Fix Fetch JSON Parse Errors Caused by Non-JSON Responses

Summary

During an investigation of intermittent failures when calling a REST endpoint with fetch(), the root cause was that the server sometimes returned non‑JSON content types (e.g., text/html, text/plain) due to server‑side errors. The client, always calling .json(), attempted to parse these responses and threw a SyntaxError.


Root Cause

  • Server‑side intermittent errors
    • The API sometimes responds with an HTML error page instead of JSON.
    • The Content-Type header is not guaranteed to be application/json for error responses.
  • Client assumptions
    • The code always executes response.json() without checking response.ok or the Content-Type.
    • Unchecked Promise rejections propagate as uncaught errors.

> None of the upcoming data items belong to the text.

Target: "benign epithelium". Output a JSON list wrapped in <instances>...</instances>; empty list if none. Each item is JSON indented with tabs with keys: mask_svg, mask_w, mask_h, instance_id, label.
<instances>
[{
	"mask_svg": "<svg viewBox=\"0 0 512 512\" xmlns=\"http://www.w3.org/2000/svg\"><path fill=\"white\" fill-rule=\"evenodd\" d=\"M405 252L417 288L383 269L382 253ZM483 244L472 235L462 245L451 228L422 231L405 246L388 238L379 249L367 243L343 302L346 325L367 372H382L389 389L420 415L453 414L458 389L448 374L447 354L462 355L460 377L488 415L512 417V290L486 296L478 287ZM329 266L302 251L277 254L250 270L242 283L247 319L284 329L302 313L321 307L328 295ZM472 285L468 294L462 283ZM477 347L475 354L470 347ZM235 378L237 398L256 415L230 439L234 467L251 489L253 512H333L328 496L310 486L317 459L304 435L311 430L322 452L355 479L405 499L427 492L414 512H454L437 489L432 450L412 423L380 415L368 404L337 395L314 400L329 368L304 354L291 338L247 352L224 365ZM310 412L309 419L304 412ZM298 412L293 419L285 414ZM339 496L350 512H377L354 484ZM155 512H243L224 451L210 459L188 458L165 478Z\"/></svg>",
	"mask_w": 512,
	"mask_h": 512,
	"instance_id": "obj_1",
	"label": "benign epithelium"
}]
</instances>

Why This Happens in Real Systems

  • Load balancers and micro‑service orchestrators may return fallback pages if downstream services timeout or crash.
  • API gateways can emit policy‑related error messages that are HTML or plain text.
  • Network hiccups can trigger incomplete responses that the browser interprets as HTML.

Real-World Impact

  • Unreliable UX: Users see errors sporadically with no explanation.
  • Poor debugging: Stack traces point to SyntaxError: Unexpected token < or similar, hiding the true cause.
  • Increased support tickets: Clients believe the API is down, while the real issue is in error handling logic.

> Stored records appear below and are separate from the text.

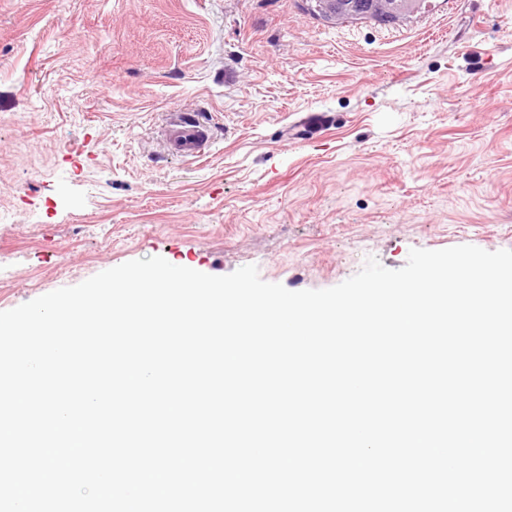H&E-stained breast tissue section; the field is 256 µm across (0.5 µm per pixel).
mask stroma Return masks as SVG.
<instances>
[{
  "mask_svg": "<svg viewBox=\"0 0 512 512\" xmlns=\"http://www.w3.org/2000/svg\"><path fill=\"white\" fill-rule=\"evenodd\" d=\"M214 131L168 152V113ZM307 112L335 123L307 141ZM512 249V0L334 27L301 0H0V311L160 256L326 289Z\"/></svg>",
  "mask_w": 512,
  "mask_h": 512,
  "instance_id": "obj_1",
  "label": "stroma"
}]
</instances>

Example or Code (if necessary and relevant)

fetch('https://api.example.com/data')
  .then(response => {
    if (!response.ok) {
      return response.text().then(text => Promise.reject(new Error(text)));
    }
    const contentType = response.headers.get('content-type');
    if (contentType && contentType.includes('application/json')) {
      return response.json();
    }
    return Promise.reject(new Error('Expected application/json but got ' + contentType));
  })
  .then(data => {
    console.log('Data received:', data);
  })
  .catch(error => {
    console.error('Error:', error.message);
  });

How Senior Engineers Fix It

  • Validate the response
    • Check response.ok to detect HTTP errors before parsing.
    • Inspect the Content‑Type header and only parse if it contains application/json.
  • Graceful fallbacks
    • Provide default structures or user‑friendly error messages when parsing fails.
    • Log detailed diagnostics (status code, headers, raw body) to aid ops.
  • Automated tests
    • Mock error responses with different content types to ensure the client behaves correctly.
    • Include edge cases like broken JSON, empty responses, and large payloads.
  • Infrastructure monitoring
    • Gateways: ensure proper fault‑tolerant handling or redirection to JSON responses.
    • Alert on unexpected content types or high error rates.

Why Juniors Miss It

  • They assume fetch() always receives JSON when the status code is 200.
  • They overlook HTTP error status codes and ok property.
  • They ignore the importance of Content-Type validation.
  • They lack experience handling promises and rejections cleanly.

By following the practices above, you eliminate the ambiguity and ensure robust, predictable data fetching in production.